*Work order*
Going through the entries below, count each line containing the word "baseline". Report the number only.
──────── Record set ────────
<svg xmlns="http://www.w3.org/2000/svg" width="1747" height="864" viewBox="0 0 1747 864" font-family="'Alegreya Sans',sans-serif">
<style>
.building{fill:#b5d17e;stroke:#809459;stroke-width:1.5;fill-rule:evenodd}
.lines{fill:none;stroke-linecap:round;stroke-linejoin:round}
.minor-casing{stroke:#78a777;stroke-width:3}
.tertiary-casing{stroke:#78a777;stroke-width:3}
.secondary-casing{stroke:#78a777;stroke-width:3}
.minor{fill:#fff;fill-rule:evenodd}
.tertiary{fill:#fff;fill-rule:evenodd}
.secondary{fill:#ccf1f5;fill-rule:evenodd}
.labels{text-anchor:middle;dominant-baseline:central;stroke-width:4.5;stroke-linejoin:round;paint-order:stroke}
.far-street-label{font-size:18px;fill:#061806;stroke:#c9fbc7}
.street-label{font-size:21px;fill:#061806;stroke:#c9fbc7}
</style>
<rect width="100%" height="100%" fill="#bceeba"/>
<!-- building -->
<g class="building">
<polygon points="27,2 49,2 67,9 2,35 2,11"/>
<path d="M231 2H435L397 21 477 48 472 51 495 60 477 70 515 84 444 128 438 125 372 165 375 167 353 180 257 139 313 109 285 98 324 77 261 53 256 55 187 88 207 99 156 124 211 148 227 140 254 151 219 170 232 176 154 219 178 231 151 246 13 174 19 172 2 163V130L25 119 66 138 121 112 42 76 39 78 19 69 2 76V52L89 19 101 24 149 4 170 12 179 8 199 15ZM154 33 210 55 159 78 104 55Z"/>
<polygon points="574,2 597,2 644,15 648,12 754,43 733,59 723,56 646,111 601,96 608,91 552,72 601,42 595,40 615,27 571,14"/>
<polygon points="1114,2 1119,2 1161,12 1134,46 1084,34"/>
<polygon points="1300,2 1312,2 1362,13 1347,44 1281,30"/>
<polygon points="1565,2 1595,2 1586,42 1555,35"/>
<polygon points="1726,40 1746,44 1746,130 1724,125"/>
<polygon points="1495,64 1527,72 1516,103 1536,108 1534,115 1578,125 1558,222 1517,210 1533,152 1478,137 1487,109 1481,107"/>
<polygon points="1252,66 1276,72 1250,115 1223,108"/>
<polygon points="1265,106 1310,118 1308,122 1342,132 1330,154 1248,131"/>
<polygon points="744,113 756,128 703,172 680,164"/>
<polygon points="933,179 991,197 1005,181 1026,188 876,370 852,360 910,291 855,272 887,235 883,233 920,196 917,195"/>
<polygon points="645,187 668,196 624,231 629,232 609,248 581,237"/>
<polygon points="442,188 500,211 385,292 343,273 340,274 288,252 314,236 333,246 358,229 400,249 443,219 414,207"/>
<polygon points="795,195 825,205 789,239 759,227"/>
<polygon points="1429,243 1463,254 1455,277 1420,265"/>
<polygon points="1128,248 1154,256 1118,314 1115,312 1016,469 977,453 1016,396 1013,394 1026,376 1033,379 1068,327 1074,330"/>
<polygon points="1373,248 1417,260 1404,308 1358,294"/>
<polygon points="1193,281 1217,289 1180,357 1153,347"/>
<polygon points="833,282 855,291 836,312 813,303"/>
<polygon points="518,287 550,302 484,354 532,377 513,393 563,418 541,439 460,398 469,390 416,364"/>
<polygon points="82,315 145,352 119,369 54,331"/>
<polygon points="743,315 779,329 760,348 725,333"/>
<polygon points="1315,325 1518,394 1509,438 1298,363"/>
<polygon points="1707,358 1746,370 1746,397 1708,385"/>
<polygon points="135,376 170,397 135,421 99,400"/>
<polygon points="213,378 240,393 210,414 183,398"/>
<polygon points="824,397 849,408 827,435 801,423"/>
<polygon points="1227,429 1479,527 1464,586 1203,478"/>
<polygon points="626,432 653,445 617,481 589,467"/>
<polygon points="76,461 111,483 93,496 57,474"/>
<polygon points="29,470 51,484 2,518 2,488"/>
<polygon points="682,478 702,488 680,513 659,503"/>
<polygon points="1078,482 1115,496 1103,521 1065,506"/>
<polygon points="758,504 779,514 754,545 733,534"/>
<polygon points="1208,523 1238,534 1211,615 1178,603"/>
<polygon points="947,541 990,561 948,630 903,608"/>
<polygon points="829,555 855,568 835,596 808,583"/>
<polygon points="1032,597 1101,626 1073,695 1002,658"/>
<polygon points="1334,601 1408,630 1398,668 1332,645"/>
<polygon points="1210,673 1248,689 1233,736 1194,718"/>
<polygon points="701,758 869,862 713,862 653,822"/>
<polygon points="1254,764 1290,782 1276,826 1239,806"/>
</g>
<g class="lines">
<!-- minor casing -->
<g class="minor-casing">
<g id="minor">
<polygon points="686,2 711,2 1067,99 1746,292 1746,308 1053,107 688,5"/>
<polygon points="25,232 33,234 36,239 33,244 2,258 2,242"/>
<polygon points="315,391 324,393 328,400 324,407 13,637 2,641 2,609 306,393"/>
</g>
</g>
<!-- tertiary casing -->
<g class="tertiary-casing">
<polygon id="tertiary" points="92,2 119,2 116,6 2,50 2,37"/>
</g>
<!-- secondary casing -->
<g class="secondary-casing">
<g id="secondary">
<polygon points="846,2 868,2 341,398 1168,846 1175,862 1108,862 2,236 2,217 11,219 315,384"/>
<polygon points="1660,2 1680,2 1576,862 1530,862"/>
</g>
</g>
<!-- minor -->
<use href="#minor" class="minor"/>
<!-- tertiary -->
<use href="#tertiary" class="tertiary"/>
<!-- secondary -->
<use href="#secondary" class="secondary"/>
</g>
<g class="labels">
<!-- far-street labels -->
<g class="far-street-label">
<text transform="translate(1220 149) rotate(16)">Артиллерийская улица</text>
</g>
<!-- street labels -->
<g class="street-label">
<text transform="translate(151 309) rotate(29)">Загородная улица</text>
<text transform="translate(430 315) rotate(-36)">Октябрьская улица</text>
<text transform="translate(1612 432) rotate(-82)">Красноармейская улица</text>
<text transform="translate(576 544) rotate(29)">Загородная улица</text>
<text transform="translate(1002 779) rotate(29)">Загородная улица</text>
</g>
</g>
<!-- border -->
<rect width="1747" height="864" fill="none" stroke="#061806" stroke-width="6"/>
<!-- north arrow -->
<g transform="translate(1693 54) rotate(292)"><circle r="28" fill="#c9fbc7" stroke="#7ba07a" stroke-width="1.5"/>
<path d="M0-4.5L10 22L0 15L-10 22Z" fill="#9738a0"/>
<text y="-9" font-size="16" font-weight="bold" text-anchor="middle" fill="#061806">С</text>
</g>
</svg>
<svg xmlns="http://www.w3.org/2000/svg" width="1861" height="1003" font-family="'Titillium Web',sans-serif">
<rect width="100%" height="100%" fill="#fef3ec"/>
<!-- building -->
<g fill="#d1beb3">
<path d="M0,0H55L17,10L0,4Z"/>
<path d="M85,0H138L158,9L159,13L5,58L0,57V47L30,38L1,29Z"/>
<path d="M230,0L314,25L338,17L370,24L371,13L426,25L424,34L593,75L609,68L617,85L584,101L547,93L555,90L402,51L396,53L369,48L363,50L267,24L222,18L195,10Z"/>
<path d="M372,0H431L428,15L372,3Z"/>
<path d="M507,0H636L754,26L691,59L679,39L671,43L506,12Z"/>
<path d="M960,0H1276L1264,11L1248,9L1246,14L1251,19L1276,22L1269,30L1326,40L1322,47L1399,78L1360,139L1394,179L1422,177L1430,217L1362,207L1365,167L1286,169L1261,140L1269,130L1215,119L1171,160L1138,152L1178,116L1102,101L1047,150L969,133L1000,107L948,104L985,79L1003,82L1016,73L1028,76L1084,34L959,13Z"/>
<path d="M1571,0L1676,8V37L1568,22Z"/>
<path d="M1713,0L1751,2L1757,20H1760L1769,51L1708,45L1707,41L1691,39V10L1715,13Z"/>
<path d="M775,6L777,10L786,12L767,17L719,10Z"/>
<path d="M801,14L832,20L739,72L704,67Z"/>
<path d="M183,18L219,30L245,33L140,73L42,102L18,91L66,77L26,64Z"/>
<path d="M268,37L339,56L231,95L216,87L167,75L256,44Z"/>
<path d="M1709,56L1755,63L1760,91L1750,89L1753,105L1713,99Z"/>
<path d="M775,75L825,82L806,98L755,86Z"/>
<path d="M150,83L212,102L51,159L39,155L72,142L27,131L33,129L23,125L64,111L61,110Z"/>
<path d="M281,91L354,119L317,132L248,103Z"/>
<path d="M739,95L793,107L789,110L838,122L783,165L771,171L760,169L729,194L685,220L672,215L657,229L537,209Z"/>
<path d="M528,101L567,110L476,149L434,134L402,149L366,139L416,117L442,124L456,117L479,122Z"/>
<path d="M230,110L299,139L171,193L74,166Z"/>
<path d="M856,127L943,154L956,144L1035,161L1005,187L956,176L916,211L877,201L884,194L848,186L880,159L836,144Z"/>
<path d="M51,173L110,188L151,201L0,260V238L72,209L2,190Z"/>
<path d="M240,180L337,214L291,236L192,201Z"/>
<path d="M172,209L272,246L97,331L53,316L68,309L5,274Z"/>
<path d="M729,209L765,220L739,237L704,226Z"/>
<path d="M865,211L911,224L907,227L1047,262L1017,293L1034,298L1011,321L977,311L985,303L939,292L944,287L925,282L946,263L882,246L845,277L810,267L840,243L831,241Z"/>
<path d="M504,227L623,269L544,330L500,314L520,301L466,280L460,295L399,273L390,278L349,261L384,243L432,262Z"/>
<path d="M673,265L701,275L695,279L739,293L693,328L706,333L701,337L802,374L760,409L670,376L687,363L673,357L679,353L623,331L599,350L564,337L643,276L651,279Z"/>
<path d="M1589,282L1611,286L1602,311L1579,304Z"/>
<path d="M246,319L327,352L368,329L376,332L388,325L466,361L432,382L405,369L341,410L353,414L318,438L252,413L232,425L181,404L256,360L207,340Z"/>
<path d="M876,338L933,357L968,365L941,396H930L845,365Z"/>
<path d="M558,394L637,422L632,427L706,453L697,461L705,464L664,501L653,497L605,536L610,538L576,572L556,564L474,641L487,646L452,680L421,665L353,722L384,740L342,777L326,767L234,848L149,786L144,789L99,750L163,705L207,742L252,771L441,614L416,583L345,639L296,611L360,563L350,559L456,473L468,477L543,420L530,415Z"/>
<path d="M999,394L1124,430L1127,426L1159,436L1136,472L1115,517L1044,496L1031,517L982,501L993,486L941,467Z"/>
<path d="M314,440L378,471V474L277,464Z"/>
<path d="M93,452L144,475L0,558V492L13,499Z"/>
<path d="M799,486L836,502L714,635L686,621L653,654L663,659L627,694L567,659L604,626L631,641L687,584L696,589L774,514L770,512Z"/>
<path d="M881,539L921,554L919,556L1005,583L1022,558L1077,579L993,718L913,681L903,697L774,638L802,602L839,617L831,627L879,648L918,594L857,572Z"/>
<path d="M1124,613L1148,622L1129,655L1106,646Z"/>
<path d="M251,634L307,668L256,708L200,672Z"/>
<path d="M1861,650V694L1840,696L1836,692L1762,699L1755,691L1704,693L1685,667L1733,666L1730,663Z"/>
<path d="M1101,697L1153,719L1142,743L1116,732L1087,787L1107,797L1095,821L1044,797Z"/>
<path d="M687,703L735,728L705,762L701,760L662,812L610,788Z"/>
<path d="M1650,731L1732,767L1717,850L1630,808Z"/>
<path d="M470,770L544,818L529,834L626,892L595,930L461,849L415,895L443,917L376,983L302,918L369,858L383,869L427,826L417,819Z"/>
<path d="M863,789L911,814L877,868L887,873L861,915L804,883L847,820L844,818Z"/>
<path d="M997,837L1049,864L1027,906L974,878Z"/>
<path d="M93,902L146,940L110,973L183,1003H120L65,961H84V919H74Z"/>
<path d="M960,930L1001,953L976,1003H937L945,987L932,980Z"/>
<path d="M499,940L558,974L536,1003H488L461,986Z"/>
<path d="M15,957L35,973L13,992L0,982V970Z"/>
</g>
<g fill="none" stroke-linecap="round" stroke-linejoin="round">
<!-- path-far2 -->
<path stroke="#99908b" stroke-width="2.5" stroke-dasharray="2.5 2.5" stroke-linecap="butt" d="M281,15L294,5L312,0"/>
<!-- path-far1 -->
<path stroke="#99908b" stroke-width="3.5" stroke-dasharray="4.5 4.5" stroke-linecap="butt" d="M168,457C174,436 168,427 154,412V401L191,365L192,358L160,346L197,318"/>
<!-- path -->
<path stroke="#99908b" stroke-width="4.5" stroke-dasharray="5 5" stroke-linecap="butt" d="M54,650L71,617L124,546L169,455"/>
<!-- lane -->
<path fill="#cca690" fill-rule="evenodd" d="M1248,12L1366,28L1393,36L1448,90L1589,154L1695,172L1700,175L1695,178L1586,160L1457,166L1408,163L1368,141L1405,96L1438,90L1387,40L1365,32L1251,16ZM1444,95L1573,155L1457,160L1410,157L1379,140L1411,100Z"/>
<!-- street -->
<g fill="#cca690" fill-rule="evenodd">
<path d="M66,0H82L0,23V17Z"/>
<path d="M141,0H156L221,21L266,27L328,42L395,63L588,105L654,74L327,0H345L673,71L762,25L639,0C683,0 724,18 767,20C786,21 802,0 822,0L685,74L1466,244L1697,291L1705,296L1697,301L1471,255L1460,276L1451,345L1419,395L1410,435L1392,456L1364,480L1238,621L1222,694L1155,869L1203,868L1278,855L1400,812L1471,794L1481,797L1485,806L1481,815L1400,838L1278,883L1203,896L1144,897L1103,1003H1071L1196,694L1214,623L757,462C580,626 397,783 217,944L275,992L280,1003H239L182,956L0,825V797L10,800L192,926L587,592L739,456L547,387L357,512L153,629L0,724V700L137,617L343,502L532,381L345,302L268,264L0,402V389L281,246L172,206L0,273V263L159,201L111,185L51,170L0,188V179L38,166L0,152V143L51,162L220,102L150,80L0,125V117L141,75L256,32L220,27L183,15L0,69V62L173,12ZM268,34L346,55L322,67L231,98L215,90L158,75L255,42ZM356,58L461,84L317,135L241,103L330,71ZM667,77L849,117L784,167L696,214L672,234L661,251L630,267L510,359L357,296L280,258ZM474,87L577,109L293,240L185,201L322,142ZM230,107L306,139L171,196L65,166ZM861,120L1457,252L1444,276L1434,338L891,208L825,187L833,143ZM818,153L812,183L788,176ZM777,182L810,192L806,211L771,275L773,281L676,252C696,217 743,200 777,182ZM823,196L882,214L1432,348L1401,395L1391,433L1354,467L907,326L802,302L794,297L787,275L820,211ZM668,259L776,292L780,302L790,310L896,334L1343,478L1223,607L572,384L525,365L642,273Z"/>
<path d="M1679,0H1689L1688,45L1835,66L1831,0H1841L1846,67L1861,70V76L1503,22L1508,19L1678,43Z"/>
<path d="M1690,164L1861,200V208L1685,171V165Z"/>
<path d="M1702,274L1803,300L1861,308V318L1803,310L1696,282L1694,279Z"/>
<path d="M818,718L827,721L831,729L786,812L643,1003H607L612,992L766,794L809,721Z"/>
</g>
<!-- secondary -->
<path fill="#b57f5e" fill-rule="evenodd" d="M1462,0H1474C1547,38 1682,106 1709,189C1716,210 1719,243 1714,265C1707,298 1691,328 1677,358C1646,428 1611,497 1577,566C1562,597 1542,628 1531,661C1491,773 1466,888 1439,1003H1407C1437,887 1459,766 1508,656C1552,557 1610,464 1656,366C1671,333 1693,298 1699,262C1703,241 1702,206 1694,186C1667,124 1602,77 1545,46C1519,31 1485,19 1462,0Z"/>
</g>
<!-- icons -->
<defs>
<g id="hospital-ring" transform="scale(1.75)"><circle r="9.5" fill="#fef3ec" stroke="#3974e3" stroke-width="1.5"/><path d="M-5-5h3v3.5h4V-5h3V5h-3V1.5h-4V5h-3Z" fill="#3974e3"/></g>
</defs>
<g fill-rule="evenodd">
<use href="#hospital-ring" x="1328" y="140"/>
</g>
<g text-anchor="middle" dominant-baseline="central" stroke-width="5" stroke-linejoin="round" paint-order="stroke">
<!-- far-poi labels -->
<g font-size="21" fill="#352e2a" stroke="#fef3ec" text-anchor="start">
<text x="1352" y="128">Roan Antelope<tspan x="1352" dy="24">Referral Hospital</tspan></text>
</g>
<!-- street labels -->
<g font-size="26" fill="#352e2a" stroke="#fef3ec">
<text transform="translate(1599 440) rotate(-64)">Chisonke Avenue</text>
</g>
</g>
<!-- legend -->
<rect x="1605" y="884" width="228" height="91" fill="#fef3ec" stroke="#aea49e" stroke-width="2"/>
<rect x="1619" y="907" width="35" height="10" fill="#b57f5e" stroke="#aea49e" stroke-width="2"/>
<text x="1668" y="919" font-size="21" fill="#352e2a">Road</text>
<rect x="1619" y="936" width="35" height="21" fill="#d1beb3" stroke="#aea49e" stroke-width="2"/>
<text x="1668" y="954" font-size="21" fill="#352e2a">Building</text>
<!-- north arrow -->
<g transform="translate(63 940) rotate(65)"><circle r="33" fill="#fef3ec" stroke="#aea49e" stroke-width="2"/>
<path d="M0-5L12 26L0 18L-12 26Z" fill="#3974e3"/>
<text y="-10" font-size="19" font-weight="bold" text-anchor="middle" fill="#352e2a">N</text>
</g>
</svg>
────────
*Solution below*
2